What is it, Risk Factors, and More

Author: Nikol Natalia Armata

Editors: Alyssa Haag, Emily Miao, PharmD

Illustrator: Jillian Dunbar

Copyeditor: David G. Walker


What is PUPPP Rash?

Pruritic Urticarial Papules and Plaques of Pregnancy (PUPPP rash), also known as Polymorphic Eruption of Pregnancy (PEP), refers to a benign, pruritic (i.e., itchy) skin disorder of pregnancy that predominantly occurs over the abdomen but may also extend throughout the body. The rash usually begins with the formation of papules, or small, raised bumps, on the skin that can be up to 1 cm in diameter. The small papules subsequently fuse into larger plaques on the skin that can be larger than 1 cm in diameter.
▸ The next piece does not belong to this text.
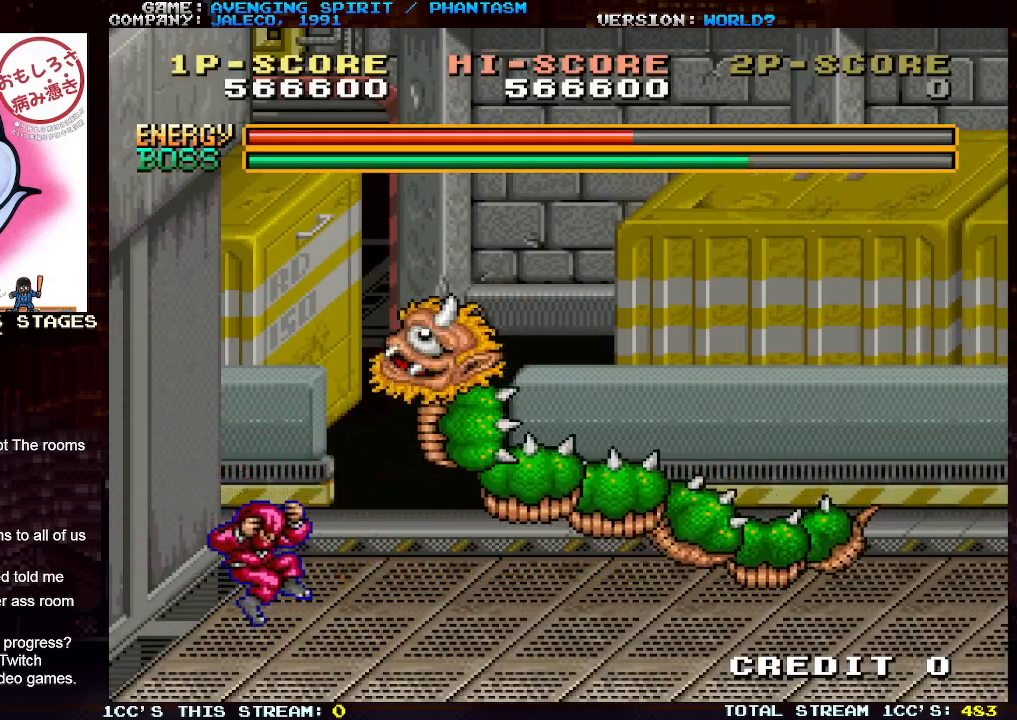
{"buttons": [], "left_stick": "right", "events": [[33, "left_stick", "right"]]}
The PUPPP rash is the most common skin condition that occurs in pregnancy and typically affects primiparous individuals in the third trimester of their pregnancy (i.e., weeks 28 until birth). Most commonly, the rash appears at around 35-36 weeks of pregnancy. Less frequently, the rash may appear a short period of time after the delivery of the baby (i.e., postpartum period).

Is PUPPP rash contagious?

PUPPP during pregnancy rash is not contagious nor does it pose any risk to the mother or fetus.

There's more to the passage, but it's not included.